### Problem details
Let the output be exactly the lines from the one containing "line: (943, 1016) -> (704, 989), added" through the end of the records below, both included.

Layout difference records
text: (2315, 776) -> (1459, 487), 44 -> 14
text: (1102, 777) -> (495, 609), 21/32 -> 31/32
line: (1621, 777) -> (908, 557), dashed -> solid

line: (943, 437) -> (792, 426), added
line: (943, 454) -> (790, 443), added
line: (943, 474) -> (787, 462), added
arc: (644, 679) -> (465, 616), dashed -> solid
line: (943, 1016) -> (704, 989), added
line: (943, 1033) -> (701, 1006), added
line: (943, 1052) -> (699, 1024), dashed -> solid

### Response to this exercise
line: (943, 1016) -> (704, 989), added
line: (943, 1033) -> (701, 1006), added
line: (943, 1052) -> (699, 1024), dashed -> solid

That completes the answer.